Murakami Yoshikiyo (村上 義清, 1501–1573) was a Japanese samurai from the Murakami clan and retainer of the Uesugi clan during the Sengoku period of the 16th century. Yoshikiyo followed in fighting against both Takeda Nobutora and his son Takeda Shingen. Yoshikiyo was also a very close ally under Uesugi Kenshin and one of Shingen's bitterest opponents for his high kill-counts in their conflicts.

Before Murakami came into conflict with Takeda, they had good diplomatic relations as Yoshikiyo had sent back Oi Sadataka, a common enemy of both Murakami and Takeda when he was captured in Murakami's domain back to Takeda's base city of Kōfu as a prisoner for execution.

In 1542, Murakami joined a coalition with Ogasawara Nagatoki, Suwa Yorishige, and Kiso Yoshiyasu to oppose Takeda Shingen's growing forces.
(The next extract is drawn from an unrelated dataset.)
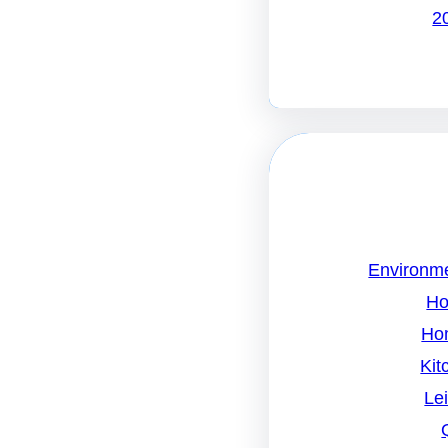
Environme
Ho
Ho
Kit
Le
The two sides met at the Battle of Sezawa, with the coalition suffering a defeat in the battle.

In 1546, when Shingen and the Takeda forces arrived to attack Toishi Castle. Yoshikiyo came to the rescue commanding 6000 soldiers, crushing Shingen's spearhead and claiming the life of some commanders such as Amari Bizen and Yokota Bitchū. He suffered defeat after some of Takeda's more brilliant strategists, Yamamoto Kansuke, Sanada Yukitaka and his son Sanada Masayuki join the fray and each score their brilliant strategems to ensure Harunobu's series of victories; however, in 1547 Yoshikiyo settled the score with Shingen, who had just enjoyed victory for seizing Shiga castle. Yoshikiyo caught him off guard and attacked him with entire force and routed him. One year later in 1548 he provided more severe defeats for Takeda by killing 3 of Shingen's generals Itagaki Nobukata, Amari Torayasu, and Hajikano Den'emon in Battle of Uedahara in similar full-scale counterattack as before and causing Shingen to retreat into Kai after losing 700 men

In 1550 he held Toishi Castle for 1 year against Sanada Yukitaka and suffered a loss but not before inflicting a loss with the death one of Takeda's general, Yokota Takatoshi. Then in 1553, Katsurao happened and Yoshikiyo lost Katsurao Castle.

In 1553 he was forced to abandon Shinano after losing to Takeda in Siege of Kannomine and forced to seek aid to Kenshin and serve as his retainer. Murakami was granted Nechi castle in Echigo for his service at the Battles of Kawanakajima as center division commander of the Uesugi army.

One source says at the fourth battle of Kawanakajima he had killed Takeda Nobushige, Shingen's brother and one of his most important generals and strategists although another source was saying it was Kenshin himself who personally slew Nobushige

He was never able to restore his old territory and died in Echigo in 1573, and his son Murakami Kunikiyo (Yamaura Kagekuni) became retainer of Uesugi.